То, что в других обстоятельствах вызывало у них раздражение, теперь забывается: и надменность Сёра, и его подозрительность, и неприступный, почти высокомерный вид, который иногда принимает этот угрюмый молодой человек.
Они видят перед собой лишь художника с развитыми в одинаковой степени и тесно связанными одна с другой способностью к умозрительным построениям и творческой одаренностью и не знают, чем восхищаться больше - то ли безошибочной логикой, с какой он излагает свои теории, то ли его кистью, мастерски их воплощающей.
IV
ПАРАД
Ученье и бденье,
От мук не уйдешь.
Рембо
Весной 1887 года группе импрессионистов должны были представиться две возможности показать свои работы.
В то время как Сёра и его молодые товарищи энергично готовились к ближайшей Выставке независимых, Писсарро в свою очередь отбирал полотна, которые собирался послать в мае на шестую Международную выставку в роскошной галерее Жоржа Пти. Он был туда приглашен и, проявляя смелость, намеревался выставить там лишь написанные в дивизионистской манере картины. Таким образом, можно будет сопоставить эти полотна с полотнами "романтических" импрессионистов, также участвующих в Международной выставке: Ренуара, Моне, Сислея, Берты Моризо... Решение Писсарро показать одну "точку" раздражало Жоржа Пти не меньше, чем Моне и Ренуара. Всюду-то эти "нео" должны противопоставить себя всем остальным...

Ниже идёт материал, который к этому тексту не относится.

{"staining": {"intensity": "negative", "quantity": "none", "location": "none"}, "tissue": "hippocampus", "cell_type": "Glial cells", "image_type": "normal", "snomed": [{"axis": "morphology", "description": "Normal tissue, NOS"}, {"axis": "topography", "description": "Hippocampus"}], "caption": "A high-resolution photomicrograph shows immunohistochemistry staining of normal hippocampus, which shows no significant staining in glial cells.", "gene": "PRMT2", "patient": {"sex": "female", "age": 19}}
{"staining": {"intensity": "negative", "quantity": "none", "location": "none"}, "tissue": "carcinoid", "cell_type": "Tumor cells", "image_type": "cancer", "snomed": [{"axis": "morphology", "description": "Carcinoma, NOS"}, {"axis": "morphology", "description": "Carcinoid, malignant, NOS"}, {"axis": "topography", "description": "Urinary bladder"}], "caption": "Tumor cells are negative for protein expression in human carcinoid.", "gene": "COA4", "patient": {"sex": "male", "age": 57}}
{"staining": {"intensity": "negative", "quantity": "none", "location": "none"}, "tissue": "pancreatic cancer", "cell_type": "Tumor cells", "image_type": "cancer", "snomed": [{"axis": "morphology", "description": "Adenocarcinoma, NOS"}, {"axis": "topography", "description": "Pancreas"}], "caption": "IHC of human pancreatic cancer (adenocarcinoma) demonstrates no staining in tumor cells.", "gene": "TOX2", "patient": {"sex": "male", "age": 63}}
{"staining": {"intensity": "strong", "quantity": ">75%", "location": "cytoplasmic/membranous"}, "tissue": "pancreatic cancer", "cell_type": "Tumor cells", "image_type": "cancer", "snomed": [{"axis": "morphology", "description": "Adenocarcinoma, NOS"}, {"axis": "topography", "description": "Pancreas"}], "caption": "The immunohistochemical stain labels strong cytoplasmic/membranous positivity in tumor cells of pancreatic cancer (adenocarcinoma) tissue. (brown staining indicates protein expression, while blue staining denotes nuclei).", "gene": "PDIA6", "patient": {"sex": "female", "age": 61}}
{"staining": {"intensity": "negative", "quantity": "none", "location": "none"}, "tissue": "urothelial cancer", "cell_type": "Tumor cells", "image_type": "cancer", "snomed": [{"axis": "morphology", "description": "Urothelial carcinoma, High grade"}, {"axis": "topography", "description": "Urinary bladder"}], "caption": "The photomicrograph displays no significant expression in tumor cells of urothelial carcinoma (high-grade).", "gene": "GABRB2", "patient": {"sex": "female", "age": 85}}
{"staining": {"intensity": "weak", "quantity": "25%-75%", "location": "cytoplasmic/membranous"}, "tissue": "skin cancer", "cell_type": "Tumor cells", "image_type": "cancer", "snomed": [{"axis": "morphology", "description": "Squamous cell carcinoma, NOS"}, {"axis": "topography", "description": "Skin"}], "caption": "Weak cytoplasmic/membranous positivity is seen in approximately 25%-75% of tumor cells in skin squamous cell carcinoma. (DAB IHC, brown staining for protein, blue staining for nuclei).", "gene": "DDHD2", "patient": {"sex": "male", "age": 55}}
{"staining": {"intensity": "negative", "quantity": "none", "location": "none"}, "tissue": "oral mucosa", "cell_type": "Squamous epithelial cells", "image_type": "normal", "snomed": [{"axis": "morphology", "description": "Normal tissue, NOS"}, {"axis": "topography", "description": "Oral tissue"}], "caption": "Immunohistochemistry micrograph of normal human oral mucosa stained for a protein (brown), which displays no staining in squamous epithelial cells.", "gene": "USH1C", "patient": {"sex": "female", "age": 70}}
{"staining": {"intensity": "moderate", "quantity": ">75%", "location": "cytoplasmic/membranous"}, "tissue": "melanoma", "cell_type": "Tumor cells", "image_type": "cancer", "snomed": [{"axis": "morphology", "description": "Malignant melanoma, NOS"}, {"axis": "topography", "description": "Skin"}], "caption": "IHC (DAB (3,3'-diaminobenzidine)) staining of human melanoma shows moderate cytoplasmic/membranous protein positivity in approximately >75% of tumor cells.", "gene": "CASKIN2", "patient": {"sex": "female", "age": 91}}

В начале года его работы могли появиться на выставке, организованной Ван Гогом в ресторане "Ла Фурш" на авеню Клиши. В самом деле, Ван Гог думал привлечь к этой попытке устроить народную выставку[87] Сёра и Синьяка, однако при одном лишь упоминании имени последнего Эмиль Бернар пришел в ярость. Либо Синьяк, либо он, но никак не вместе. Несмотря на увещевания Ван Гога, Бернар не уступил, и это весьма опечалило голландца:
"Мой дорогой дружище Бернар... коли ты поссорился с художником и потому говоришь: "Если Синьяк выставится там же, где я, то заберу свои полотна" - и коли ты его поносишь, мне кажется, что ты поступаешь не лучшим образом... И раз уж ты все-таки понял, что Синьяк и другие, которые пуантилируют, довольно часто создают при помощи своего метода прекрасные вещи, тебе следует вместо того, чтобы поносить их, особенно в случае ссоры, отдавать им должное и говорить о них с симпатией. Иначе ты станешь сектантом..."
82
82 Принадлежит Фонду Барнза в Мерионе (США).
83
83 Находится сейчас в Лувре, как и два других крокетона, изображающих сидящую натурщицу со спины и в профиль.
84
84 Верхарн.
85
85 Верхарн.
86
86 Цитируется Джоном Ревалдом.
87
87 См. "Жизнь Ван Гога", ч. III, гл. 2; "Жизнь Тулуз-Лотрека", ч. II, гл. 1; "Жизнь Гогена", ч. II, гл. 1.